阅读材料:
In [None]:
from collections import defaultdict
from operator import itemgetter
from tqdm import tqdm
import numpy as np
import random
import torch 
import jieba
import json
import os

import pickle as pk

if torch.cuda.is_available():
    device = torch.device('cuda:0')
    torch.cuda.set_device(0)
else:
    device = torch.device('cpu')
# 确定模型训练方式，GPU训练或CPU训练
parameter_copy = {
    # 此处embedding维度为768
    'd_model':768, 
    # rnn的隐层维度为300
    'hid_dim':300,
    # 训练的批次为100轮
    'epoch':100,
    # 单次训练的batch_size为100条数据
    'batch_size':10,
    # 设置序列的最大长度为100
    'n_layers':2,
    # 设置dropout，为防止过拟合
    'dropout':0.1,
    # 配置cpu、gpu
    'device':device,
    # 设置训练学习率
    'lr':0.001,
    # 优化器的参数，动量主要用于随机梯度下降
    'momentum':0.99,
}

def build_dataSet(parameter):
    data_name = ['train','dev']
    data_set = {}
    key_table = defaultdict(int)
    vocab_table = defaultdict(int)
    vocab_table['<PAD>'] = 0
    vocab_table['<UNK>'] = 0
    for i in data_name:
        data_set[i] = []
        data_src = open('data/'+i+'.json','r',encoding = 'utf-8').readlines()
        for data in data_src:
            data = json.loads(data)
            text = list(data['text'])
            label = data['label']
            label_new = ['O']*len(text)
            key_table['O']
            for keys in label:
                inds = label[keys].values()

所给信息:
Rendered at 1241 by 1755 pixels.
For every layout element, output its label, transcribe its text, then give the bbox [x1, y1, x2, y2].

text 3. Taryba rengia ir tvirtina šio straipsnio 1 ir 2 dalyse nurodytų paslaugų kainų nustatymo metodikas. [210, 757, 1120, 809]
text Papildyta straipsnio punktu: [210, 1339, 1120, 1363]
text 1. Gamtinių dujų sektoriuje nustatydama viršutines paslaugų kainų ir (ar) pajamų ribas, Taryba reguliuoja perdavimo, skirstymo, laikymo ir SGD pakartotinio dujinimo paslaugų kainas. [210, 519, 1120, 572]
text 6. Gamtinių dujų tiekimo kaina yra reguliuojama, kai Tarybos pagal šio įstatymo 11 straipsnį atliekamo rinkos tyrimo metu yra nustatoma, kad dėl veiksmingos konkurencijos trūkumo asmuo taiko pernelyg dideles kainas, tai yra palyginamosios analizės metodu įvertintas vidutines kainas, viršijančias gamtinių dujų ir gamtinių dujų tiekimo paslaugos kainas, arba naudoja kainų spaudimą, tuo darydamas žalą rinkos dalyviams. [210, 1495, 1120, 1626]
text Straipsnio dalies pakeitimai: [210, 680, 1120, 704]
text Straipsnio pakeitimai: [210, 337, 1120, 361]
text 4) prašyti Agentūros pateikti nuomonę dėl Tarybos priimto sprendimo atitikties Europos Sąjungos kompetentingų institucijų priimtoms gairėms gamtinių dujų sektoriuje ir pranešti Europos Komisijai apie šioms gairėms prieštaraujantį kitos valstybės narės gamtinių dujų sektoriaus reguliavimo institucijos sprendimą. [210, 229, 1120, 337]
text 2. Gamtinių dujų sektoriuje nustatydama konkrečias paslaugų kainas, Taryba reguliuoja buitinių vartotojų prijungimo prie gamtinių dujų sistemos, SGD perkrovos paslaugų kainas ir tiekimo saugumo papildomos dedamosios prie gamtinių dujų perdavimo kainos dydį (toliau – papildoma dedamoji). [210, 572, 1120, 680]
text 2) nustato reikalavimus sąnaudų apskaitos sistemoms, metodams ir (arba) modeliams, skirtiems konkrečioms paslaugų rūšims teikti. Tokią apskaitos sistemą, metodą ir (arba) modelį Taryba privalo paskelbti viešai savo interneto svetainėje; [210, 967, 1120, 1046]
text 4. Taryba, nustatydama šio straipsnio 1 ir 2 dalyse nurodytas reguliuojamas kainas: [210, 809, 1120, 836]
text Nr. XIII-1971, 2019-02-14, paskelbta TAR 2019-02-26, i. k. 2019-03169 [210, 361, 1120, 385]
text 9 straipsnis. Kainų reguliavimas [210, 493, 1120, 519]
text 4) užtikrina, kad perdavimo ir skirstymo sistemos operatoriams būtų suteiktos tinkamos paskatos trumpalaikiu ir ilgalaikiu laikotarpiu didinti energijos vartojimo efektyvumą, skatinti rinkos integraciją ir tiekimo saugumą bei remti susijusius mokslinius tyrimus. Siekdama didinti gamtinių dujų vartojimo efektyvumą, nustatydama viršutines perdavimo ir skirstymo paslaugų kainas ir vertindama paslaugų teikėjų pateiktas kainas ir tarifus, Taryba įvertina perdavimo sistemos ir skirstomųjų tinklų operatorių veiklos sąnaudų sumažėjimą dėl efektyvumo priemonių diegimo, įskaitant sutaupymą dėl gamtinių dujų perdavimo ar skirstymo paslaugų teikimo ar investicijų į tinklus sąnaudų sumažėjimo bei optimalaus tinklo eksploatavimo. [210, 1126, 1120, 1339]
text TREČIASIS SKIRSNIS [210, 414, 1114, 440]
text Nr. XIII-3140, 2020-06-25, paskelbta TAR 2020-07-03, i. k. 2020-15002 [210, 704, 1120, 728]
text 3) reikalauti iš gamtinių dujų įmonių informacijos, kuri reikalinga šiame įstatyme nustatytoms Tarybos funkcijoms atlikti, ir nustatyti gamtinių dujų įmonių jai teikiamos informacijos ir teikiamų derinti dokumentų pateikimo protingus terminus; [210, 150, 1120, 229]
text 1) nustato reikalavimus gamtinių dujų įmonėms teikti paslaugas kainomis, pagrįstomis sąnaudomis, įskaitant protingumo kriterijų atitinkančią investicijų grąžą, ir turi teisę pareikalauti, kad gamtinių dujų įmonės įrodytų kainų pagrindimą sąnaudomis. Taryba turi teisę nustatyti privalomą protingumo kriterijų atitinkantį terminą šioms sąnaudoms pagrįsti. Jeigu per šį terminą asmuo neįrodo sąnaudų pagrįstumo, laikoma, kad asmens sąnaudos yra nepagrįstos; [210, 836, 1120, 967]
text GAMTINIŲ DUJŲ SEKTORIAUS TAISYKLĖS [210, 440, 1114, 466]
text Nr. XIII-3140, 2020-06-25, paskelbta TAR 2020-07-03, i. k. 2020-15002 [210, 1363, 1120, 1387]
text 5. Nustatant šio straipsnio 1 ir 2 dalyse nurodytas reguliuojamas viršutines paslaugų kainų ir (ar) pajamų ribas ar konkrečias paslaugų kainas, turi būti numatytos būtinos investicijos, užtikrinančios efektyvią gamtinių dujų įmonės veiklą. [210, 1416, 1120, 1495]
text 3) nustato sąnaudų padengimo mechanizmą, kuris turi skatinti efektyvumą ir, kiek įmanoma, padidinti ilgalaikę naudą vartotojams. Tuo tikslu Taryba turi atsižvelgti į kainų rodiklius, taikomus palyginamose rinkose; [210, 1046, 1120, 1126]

书面练习: 请把阅读材料中“vocab_table['<PAD>'] = 0”与“label_new = ['O']*len(text)”之间的内容（含这两处）一字不差地重新打出来。

练习结果:
vocab_table['<PAD>'] = 0
    vocab_table['<UNK>'] = 0
    for i in data_name:
        data_set[i] = []
        data_src = open('data/'+i+'.json','r',encoding = 'utf-8').readlines()
        for data in data_src:
            data = json.loads(data)
            text = list(data['text'])
            label = data['label']
            label_new = ['O']*len(text)